From the line with "none; stroke: #d40000;" through the line with "7l-1-3M5 7V3M7 7l1-3M15", repeat the entries verbatim, both end lines included, and add nothing.
### RECORDS SHOWN ###
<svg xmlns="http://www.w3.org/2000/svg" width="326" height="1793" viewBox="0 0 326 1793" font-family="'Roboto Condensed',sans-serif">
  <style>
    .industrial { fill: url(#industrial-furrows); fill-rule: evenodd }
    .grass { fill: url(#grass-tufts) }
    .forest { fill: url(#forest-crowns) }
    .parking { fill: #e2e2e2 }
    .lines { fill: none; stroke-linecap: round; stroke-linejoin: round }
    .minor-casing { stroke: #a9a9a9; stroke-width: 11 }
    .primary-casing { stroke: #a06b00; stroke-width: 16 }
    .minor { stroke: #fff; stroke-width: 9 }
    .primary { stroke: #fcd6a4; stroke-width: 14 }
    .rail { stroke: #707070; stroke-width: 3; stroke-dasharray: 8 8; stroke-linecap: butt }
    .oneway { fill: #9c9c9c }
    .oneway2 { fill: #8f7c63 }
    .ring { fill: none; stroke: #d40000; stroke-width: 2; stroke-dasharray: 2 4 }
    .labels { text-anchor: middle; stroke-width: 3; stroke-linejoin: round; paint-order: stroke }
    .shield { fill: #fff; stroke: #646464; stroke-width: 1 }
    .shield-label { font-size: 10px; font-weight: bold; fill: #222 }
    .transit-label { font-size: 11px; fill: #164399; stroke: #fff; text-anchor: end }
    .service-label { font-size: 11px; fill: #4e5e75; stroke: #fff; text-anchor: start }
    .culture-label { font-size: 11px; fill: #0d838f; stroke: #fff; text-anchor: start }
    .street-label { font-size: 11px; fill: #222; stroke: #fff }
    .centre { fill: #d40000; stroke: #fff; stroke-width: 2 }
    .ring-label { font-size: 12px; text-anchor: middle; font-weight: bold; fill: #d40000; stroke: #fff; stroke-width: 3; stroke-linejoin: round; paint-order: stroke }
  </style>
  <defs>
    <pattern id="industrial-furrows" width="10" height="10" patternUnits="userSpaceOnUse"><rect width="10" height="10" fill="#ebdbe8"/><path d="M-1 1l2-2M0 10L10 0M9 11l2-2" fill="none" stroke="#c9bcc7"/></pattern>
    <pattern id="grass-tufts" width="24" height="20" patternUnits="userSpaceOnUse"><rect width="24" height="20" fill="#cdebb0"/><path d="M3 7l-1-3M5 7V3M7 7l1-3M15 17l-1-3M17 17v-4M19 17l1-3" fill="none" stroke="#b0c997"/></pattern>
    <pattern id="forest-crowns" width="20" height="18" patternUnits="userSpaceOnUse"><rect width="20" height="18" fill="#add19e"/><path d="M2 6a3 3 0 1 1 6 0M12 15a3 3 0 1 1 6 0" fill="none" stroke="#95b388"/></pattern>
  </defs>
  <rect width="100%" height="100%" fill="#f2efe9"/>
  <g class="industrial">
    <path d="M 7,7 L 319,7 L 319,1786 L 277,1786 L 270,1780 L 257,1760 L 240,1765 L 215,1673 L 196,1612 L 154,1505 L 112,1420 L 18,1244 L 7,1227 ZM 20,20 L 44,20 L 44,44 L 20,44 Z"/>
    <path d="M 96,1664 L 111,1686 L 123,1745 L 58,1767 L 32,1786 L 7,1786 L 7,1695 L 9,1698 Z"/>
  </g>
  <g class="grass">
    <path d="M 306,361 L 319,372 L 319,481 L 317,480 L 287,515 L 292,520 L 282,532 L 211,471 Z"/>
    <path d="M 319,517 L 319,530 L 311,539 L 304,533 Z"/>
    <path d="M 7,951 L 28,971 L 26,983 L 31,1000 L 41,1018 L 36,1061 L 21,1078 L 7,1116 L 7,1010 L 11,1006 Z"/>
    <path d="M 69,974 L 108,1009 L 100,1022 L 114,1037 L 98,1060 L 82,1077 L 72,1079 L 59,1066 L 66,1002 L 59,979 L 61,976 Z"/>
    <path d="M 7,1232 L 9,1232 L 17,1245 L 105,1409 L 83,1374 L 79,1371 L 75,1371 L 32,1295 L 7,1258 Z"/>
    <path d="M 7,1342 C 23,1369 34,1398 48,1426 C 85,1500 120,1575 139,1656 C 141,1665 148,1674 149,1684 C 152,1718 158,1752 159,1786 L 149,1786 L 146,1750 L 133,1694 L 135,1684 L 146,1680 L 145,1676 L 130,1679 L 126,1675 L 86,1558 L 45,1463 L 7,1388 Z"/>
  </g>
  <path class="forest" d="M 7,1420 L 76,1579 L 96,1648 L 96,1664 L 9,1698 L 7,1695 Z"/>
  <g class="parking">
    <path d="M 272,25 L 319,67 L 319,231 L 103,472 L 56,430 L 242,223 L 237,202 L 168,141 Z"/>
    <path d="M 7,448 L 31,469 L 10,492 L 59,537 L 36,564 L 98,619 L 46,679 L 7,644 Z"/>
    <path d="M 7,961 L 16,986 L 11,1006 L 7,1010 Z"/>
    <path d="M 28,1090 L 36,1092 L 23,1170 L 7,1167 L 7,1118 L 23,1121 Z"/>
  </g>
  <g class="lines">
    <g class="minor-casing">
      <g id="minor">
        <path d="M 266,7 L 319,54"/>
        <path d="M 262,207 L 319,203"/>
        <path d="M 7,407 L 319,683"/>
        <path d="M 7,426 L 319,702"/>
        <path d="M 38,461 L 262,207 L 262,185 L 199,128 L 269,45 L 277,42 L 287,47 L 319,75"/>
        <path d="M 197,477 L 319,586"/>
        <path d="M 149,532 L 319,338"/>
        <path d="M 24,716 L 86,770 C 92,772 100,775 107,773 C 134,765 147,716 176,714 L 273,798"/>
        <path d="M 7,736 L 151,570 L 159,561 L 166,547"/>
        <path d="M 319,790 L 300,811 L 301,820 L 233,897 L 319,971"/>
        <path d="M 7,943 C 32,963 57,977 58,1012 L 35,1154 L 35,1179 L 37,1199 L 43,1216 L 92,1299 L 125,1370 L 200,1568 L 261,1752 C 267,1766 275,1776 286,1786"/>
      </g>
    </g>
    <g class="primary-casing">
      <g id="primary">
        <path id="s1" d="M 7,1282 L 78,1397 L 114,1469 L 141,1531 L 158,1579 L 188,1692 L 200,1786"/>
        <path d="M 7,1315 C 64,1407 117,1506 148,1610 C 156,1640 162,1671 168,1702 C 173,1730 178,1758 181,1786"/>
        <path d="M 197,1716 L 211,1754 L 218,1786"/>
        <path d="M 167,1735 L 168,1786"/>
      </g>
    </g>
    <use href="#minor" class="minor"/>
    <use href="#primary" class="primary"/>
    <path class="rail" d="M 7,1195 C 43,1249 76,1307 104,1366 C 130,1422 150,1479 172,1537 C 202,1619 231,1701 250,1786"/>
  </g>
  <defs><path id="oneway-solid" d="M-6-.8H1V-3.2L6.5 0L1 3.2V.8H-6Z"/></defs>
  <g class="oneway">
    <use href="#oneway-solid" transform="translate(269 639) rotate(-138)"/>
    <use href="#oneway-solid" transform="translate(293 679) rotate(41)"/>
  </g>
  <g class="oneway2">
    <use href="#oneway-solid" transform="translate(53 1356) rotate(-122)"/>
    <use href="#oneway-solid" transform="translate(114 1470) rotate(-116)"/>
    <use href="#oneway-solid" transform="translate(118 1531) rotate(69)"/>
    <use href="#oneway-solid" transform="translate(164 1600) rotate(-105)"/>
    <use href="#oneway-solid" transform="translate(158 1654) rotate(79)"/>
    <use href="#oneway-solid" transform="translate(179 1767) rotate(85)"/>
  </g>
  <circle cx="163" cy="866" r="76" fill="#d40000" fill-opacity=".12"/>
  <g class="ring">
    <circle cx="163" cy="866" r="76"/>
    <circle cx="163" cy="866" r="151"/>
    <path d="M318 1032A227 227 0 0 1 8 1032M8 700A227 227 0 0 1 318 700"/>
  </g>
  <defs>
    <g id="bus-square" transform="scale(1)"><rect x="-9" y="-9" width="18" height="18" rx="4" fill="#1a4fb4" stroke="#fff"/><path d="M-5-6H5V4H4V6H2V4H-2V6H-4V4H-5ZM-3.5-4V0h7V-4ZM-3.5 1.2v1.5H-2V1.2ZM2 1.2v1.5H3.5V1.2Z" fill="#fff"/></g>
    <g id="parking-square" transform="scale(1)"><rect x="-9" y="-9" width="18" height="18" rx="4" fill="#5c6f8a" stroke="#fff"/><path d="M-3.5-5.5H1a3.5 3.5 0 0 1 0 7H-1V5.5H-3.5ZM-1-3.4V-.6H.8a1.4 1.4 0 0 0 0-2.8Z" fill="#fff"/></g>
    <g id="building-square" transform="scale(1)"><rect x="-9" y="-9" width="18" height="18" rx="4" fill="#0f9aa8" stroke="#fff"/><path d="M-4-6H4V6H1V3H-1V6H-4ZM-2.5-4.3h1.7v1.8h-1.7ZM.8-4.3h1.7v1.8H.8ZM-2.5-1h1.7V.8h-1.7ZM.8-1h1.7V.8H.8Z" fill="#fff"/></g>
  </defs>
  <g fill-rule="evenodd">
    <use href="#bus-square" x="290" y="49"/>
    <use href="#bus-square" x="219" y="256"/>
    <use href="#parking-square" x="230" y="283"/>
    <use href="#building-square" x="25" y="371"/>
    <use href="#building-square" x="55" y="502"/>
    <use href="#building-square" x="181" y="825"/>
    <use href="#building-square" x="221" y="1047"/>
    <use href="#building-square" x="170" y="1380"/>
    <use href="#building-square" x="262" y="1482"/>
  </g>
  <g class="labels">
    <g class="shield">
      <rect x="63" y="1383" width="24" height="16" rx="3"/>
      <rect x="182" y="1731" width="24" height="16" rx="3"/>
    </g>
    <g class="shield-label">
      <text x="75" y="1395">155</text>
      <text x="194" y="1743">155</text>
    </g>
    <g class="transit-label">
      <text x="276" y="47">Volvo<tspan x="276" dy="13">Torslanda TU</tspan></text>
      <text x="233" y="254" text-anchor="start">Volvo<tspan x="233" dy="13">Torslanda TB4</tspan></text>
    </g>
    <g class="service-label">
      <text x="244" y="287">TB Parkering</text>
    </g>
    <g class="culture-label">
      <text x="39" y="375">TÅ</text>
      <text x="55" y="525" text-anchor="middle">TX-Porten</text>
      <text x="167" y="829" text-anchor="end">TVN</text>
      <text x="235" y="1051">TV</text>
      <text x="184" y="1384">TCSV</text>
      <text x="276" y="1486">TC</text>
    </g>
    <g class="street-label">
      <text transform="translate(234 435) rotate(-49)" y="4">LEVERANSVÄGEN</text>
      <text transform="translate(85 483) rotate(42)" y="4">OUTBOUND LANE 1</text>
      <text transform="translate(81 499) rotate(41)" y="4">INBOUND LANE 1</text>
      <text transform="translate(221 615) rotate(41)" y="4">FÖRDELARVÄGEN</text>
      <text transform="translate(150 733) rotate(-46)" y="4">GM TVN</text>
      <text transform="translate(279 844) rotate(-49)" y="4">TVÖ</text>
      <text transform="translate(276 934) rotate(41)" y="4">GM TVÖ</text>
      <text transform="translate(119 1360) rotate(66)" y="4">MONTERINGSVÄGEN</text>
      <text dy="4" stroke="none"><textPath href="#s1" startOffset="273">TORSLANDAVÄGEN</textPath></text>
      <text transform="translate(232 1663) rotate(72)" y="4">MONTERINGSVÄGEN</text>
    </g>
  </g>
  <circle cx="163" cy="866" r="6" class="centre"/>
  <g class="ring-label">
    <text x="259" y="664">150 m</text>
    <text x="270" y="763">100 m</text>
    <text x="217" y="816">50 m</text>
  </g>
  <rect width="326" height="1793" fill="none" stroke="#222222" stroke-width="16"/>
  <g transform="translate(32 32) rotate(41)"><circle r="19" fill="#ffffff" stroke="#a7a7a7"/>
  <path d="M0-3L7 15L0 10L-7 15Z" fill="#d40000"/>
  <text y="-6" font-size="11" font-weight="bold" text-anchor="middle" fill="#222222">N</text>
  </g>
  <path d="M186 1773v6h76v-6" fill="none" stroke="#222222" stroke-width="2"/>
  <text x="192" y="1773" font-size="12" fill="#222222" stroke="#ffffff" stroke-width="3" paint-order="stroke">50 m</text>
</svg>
###
## RESPONSE
    .ring { fill: none; stroke: #d40000; stroke-width: 2; stroke-dasharray: 2 4 }
    .labels { text-anchor: middle; stroke-width: 3; stroke-linejoin: round; paint-order: stroke }
    .shield { fill: #fff; stroke: #646464; stroke-width: 1 }
    .shield-label { font-size: 10px; font-weight: bold; fill: #222 }
    .transit-label { font-size: 11px; fill: #164399; stroke: #fff; text-anchor: end }
    .service-label { font-size: 11px; fill: #4e5e75; stroke: #fff; text-anchor: start }
    .culture-label { font-size: 11px; fill: #0d838f; stroke: #fff; text-anchor: start }
    .street-label { font-size: 11px; fill: #222; stroke: #fff }
    .centre { fill: #d40000; stroke: #fff; stroke-width: 2 }
    .ring-label { font-size: 12px; text-anchor: middle; font-weight: bold; fill: #d40000; stroke: #fff; stroke-width: 3; stroke-linejoin: round; paint-order: stroke }
  </style>
  <defs>
    <pattern id="industrial-furrows" width="10" height="10" patternUnits="userSpaceOnUse"><rect width="10" height="10" fill="#ebdbe8"/><path d="M-1 1l2-2M0 10L10 0M9 11l2-2" fill="none" stroke="#c9bcc7"/></pattern>
    <pattern id="grass-tufts" width="24" height="20" patternUnits="userSpaceOnUse"><rect width="24" height="20" fill="#cdebb0"/><path d="M3 7l-1-3M5 7V3M7 7l1-3M15 17l-1-3M17 17v-4M19 17l1-3" fill="none" stroke="#b0c997"/></pattern>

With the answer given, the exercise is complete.